Records from a data collection:

== == ==

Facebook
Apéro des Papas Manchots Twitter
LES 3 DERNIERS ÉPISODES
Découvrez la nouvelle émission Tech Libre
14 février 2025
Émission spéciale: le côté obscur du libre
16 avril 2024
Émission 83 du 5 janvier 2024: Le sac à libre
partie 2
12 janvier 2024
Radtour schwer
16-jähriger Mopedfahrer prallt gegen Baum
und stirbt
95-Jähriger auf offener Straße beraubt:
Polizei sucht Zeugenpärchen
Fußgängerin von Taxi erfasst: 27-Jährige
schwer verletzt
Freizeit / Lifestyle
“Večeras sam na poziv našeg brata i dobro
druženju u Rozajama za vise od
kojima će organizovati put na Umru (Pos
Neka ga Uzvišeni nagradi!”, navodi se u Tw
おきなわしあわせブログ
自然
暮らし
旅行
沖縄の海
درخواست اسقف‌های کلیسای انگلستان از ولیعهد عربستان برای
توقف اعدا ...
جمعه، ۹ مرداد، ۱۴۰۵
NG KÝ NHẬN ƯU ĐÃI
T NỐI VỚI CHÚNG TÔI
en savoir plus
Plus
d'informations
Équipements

== == ==

Of all the lines in the data above, show only those that hold the word "janvier".

Émission 83 du 5 janvier 2024: Le sac à libre
12 janvier 2024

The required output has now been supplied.